Which will pass, I hope, as I regain my strength.
Rey told me that being very impressionable was enough to have had what I had as regards the crisis, and that currently I was only anaemic, but that really I ought to feed myself up. But myself, I took the liberty of telling Mr Rey that if currently the first thing for me was to recover my strength, if by pure chance or misunderstanding it had just happened again that I’d had to keep to a rigorous one-week fast, if in similar circumstances he had seen many madmen quite calm and capable of working — and if not then would he deign to remember occasionally that for the moment I myself am not yet mad.
Now, in these payments that I made, is there anything unwarranted, extravagant or exaggerated in these expenses, considering that the whole house was turned upside down by this adventure, and all the linen and my clothes soiled? If I paid what was owing to people almost as poor as myself as soon as I got back, is there an error on my part or could I have economized more?
Now today, the 17th, I receive 50 francs at last. Out of this I first pay the 5 francs borrowed from the café owner, then for 10 refreshments taken during this last week on
Tomorrow morning when I’ve cleared this amount I’ll have left, net Fr. 23.50
It’s the 17th today, there are still 13 days left to get through.
Question: how much can I spend per day?

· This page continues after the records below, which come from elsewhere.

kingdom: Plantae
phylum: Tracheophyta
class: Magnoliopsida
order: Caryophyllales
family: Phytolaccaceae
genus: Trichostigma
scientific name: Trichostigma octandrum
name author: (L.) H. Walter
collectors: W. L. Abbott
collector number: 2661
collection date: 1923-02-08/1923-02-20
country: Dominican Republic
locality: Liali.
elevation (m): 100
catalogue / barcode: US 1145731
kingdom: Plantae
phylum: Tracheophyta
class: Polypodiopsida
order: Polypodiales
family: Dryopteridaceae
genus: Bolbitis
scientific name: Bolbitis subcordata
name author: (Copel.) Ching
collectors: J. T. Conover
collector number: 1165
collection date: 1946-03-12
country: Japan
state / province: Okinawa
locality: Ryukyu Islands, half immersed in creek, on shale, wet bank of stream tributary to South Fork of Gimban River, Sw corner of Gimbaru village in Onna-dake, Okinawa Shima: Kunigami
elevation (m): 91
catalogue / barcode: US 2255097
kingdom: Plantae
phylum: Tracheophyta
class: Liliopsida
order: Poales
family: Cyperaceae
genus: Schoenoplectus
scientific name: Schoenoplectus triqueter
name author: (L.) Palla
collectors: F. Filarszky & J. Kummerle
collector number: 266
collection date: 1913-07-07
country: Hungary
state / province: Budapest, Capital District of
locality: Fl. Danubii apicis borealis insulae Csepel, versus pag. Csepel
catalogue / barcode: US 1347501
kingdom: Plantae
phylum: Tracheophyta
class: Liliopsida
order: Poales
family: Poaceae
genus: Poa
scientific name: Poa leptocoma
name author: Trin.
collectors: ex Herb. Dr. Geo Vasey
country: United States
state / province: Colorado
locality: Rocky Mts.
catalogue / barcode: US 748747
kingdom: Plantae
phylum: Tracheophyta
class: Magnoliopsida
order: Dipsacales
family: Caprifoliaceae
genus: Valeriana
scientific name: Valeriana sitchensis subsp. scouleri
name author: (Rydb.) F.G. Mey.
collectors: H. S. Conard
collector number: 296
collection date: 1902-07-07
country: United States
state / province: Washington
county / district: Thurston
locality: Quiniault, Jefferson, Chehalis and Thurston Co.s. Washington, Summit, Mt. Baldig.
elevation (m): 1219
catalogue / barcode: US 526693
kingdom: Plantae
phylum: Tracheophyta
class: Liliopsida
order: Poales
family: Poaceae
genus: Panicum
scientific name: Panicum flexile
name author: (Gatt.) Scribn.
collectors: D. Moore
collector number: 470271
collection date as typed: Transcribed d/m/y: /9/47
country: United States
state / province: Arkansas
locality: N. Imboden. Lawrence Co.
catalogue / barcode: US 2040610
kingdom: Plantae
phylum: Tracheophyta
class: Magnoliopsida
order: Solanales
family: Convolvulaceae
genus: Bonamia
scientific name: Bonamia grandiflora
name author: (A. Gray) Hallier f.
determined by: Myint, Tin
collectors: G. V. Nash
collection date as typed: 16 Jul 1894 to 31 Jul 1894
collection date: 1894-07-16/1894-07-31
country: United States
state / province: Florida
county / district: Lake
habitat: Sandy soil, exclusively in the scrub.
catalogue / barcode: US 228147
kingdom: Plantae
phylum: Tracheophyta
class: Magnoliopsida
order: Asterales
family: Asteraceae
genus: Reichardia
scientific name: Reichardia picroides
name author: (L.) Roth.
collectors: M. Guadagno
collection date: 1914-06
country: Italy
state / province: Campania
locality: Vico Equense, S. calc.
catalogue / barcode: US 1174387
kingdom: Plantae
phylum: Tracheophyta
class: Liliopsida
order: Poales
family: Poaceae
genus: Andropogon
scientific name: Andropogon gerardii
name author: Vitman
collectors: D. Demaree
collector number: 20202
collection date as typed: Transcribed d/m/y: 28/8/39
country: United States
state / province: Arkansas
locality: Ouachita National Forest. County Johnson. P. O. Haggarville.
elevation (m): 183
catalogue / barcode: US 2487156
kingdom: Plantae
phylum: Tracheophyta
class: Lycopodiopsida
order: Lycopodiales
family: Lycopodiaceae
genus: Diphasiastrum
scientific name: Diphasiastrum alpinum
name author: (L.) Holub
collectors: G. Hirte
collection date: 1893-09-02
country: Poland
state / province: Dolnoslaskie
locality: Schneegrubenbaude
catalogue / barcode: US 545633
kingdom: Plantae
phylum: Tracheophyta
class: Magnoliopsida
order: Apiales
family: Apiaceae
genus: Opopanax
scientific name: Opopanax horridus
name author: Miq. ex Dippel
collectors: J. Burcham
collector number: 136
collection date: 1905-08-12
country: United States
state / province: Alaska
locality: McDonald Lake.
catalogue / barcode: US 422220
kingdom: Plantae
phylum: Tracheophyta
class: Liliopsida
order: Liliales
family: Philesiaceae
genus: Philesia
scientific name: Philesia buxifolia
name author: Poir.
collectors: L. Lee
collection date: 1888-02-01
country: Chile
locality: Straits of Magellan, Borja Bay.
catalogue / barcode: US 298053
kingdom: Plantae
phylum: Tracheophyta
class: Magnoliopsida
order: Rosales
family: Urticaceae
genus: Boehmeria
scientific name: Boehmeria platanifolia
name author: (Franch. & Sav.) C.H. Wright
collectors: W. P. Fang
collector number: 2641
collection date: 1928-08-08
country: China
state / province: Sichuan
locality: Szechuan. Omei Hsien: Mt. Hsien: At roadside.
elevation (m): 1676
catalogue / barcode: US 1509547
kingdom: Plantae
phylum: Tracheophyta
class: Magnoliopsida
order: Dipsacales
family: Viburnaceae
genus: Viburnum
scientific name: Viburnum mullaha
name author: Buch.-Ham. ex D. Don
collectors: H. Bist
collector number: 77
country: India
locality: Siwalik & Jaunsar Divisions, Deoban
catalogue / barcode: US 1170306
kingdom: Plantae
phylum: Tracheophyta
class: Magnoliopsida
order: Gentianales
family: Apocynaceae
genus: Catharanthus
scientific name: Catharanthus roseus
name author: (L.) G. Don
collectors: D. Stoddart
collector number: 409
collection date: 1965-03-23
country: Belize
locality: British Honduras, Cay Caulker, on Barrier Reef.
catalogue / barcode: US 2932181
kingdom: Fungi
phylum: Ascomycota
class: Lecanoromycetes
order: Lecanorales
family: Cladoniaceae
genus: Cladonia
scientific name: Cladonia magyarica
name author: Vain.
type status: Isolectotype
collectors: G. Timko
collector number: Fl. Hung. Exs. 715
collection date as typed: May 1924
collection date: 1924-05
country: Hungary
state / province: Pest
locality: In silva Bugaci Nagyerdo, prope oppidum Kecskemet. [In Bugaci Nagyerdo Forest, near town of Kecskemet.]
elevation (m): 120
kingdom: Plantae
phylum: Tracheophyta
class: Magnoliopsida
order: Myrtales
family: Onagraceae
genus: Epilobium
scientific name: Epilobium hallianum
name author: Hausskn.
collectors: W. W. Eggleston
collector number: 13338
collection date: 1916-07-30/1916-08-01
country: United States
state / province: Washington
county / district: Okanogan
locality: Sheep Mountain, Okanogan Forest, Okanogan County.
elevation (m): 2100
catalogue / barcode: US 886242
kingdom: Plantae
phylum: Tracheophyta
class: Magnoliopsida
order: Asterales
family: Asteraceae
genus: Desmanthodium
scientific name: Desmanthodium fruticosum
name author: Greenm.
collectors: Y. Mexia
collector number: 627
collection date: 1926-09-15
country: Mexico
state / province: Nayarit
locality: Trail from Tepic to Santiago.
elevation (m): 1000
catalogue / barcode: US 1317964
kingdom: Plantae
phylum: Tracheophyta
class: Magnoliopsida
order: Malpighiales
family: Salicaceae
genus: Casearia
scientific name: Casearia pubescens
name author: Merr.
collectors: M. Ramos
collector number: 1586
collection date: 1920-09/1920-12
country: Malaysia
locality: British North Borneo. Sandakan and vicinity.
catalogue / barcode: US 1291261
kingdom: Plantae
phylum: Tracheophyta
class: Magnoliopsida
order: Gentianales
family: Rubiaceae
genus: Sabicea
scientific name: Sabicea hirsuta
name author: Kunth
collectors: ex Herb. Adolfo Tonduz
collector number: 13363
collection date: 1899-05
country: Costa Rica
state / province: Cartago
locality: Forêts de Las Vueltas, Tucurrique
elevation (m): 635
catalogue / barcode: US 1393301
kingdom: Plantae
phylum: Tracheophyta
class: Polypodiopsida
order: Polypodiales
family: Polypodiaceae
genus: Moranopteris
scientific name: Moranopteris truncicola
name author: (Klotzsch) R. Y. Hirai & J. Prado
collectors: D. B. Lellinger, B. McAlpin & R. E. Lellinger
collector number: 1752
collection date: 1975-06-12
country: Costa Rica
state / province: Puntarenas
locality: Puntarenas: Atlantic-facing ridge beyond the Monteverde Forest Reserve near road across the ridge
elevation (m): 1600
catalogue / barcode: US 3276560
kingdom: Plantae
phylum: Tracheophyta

Next there must be added the fact
that you sent 30 francs to Roulin, out of which he paid the 21.50 for the rent for December.
There you are, my dear brother, the account for the current month. It isn’t finished.
We now come to the expenses occasioned by a telegram from Gauguin which I’ve already reproached him quite formally for having sent.
Are the expenses thus wrongly incurred less than 200 francs?
Does Gauguin himself claim to have acted brilliantly in this?
Look, I won’t press the point any more about the absurdity of that course of action.
Let’s suppose that I was as distraught as could be, why then wasn’t the illustrious pal calmer ……… I shan’t labour this point any more.
I can’t praise you enough for paying Gauguin in such a way that he couldn’t but congratulate himself on the relations he’s had with us.
Unfortunately, that’s another expense, perhaps more sizeable than it should have been, but anyway, I glimpse hope in it.
Mustn’t he, or at least shouldn’t he begin to see a little that we weren’t his exploiters, but that on the contrary we were anxious to safeguard his existence, his possibility of work and ……… and … his integrity.
If that’s unworthy of the grandiose prospectuses for artists’ associations (which he proposed and to which he still holds) in the way you know, if that’s unworthy of his other castles in the air.
Why then not consider him as not responsible for the sorrows and damage which unconsciously he could have caused us in his blindness, you as much as me. If currently that thesis still seems too bold to you — I won’t press the point — but let’s wait and see.
He’s had previous experience with what he calls ‘banking in Paris’ and believes that he’s clever at it . . . Perhaps you and I are decidedly not so very curious in that regard.